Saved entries
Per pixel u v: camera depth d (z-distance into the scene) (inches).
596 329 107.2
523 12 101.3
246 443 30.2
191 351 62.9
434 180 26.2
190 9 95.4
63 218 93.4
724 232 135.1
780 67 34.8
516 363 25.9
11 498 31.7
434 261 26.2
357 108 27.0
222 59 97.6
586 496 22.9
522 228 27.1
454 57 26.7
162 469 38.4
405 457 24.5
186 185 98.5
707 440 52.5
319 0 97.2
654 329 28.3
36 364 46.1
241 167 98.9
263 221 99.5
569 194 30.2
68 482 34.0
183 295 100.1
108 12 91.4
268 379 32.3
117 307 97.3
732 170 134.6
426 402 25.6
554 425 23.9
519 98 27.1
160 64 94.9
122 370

- **WORK TO BE COMPLETED**: The lines from the first of the entries through the line holding "117 307 97.3" are to be restated word for word, and no others.

- **RESULT FOR THIS TASK**:
Per pixel u v: camera depth d (z-distance into the scene) (inches).
596 329 107.2
523 12 101.3
246 443 30.2
191 351 62.9
434 180 26.2
190 9 95.4
63 218 93.4
724 232 135.1
780 67 34.8
516 363 25.9
11 498 31.7
434 261 26.2
357 108 27.0
222 59 97.6
586 496 22.9
522 228 27.1
454 57 26.7
162 469 38.4
405 457 24.5
186 185 98.5
707 440 52.5
319 0 97.2
654 329 28.3
36 364 46.1
241 167 98.9
263 221 99.5
569 194 30.2
68 482 34.0
183 295 100.1
108 12 91.4
268 379 32.3
117 307 97.3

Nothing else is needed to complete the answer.